How ironic that the giant killer comet would now be reduced to millions of sub-microscopic particles. The comparison did not seem accurate. On one hand the decimation of earth by a comet is quantifiable-after all it already happened when the dinosaurs were wiped out. But a pandemic wiping out all humanity? No evidence of that appears at the current time despite the constant dire warnings from mainstream media and social media platforms.
It's Leonardo DiCaprio who gets to play the part of the smug, self-righteous astronomy professor Dr. Randall Mindy, insisting that only his "science" is right because it's "peer-reviewed" (just like pharmaceutical companies conducting internal "reviews" of their own products that may cause injury).
Along with Ph. D. student Kate Diabasky (Jennifer Lawrence)--who discovered the comet in the first place--both she and Mindy inform us what will happen if we don't "trust the science." Of course at film's end earth is destroyed because no one listened to these "brilliant" pundits who believe that only their computer projections are the right ones.
While it appears that McKay likens the administration of President Janie Orlean (Meryl Streep) to right wing ideologues, Streep's character is reduced to a cheap power-hungry buffoon, who ends up compromised by a sex scandal of her own making (she's discovered texting nude photos).
What's more she's part of that vacuous social media crowd who minimizes Mindy's dire warnings as she fears concentrating on more "in depth" ideas will negatively impact the mid-term elections.
McKay proffers up more cheap digs when he has President Orlean send up a caricature of a flag-waving racist and bigot vet in a suicide mission to deflect the comet from its path.
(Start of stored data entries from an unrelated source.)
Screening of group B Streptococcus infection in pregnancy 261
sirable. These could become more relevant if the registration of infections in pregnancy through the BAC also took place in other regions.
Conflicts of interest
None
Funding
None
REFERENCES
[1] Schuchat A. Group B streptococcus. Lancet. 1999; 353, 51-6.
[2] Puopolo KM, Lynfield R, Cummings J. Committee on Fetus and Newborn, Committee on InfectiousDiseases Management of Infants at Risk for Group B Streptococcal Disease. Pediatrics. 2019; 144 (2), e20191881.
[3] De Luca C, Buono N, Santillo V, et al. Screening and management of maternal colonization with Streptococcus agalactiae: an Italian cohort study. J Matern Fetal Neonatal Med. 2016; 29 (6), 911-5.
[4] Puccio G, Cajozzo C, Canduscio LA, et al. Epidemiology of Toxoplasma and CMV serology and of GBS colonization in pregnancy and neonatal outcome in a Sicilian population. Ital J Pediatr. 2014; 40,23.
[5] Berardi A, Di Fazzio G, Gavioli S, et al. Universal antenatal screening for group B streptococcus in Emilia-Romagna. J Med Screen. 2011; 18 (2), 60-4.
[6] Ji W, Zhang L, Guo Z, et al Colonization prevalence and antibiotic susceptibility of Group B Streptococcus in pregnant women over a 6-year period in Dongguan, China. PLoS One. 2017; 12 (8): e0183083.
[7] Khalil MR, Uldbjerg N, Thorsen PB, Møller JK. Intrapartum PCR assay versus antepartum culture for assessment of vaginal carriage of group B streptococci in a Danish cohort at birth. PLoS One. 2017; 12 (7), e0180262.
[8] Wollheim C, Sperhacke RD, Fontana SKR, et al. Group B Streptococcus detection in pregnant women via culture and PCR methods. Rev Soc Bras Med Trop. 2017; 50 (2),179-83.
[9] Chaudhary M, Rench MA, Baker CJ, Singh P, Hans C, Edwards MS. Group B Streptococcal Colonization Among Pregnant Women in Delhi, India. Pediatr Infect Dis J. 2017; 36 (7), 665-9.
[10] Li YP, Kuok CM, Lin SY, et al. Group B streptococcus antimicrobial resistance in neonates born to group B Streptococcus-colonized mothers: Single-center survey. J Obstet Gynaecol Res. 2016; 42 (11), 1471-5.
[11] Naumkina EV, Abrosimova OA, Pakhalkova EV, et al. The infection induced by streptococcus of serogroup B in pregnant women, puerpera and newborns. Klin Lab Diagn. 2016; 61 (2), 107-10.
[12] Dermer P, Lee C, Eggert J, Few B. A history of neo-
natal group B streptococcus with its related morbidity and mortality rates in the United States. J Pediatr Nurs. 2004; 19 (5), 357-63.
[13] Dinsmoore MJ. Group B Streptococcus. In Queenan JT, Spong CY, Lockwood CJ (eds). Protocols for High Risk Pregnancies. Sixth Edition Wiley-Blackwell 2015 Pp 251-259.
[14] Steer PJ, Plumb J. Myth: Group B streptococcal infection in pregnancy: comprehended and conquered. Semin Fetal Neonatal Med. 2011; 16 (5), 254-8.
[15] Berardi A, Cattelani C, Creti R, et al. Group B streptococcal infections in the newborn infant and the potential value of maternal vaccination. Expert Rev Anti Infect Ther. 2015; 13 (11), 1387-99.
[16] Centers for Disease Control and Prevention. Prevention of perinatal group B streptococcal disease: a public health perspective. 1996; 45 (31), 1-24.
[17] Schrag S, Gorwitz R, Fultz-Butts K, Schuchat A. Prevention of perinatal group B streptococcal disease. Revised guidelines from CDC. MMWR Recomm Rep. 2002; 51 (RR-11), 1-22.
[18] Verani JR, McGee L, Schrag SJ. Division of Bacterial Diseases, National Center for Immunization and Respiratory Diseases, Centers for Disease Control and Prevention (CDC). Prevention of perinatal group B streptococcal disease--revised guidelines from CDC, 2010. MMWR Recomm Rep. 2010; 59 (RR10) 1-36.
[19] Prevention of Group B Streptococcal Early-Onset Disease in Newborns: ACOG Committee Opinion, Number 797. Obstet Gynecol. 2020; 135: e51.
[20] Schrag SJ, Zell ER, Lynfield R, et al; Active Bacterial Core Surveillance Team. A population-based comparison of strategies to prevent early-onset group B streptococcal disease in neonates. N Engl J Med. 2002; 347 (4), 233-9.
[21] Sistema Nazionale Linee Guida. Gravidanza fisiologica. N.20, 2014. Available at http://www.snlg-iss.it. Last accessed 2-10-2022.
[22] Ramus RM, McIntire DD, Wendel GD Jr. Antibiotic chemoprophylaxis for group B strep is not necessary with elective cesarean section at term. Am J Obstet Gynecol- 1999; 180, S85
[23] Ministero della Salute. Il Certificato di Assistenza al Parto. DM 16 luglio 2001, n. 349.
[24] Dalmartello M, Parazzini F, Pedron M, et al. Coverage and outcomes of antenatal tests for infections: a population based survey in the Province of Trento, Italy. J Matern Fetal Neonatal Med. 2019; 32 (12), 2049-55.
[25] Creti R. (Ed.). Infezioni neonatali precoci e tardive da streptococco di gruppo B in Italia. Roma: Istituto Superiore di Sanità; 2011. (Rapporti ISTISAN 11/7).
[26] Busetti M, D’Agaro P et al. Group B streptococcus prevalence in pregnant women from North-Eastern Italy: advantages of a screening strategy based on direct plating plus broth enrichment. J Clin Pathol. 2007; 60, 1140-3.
But in the only interesting plot twist in the film, tech billionaire Isherwood, concludes that his "non-peer-reviewed science" (as Dr. Mindy puts it) will be able to break the comet up in pieces and his company will mine the valuable metals from the comet fragments once they crash into the ocean. So the original mission is aborted and President Orlean (beholden to tech as they have bankrolled her) greenlights Isherwood's plan.
So what exactly is wrong with McKay's picture of the "robber barons" such as Isherwood aligning with President Orelan's administration? Well it's a tad bit anachronistic. After all today there is another party in power with a "progressive" ideology that is in lock step with both Big Tech and pharmaceutical companies making trillions at the expense of the "little guy."
The only good thing in all of Don't Look Up is McKay's portrait of Isherwood. Mark Rylance steals the show as the affected effete billionaire who delightfully escapes an exploding earth and temporarily saves the cryogenically frozen president and her minions after finally arriving at a paradise-like planet.
McKay seems to have some awareness of the danger of Big Tech setting up one big surveillance state but what about the dangers of censorship from the social media platforms? McKay's script promotes the idea that only one political party pretty much has a monopoly on virtue, insight and knowledge. That's why introducing a duplicitous media personality such as Brie Evantee (Cate Blanchett), who Dr. Mindy is temporarily seduced by until seeing the error of his ways, packs little punch--since both parties on the left and the right-have been guilty of using the media to their advantage.
Don't Look up manages to not only encapsulate the problem with our times but promotes it: the reliance on experts which is used to justify the proliferation of rigid dogma and ideology through unchecked force.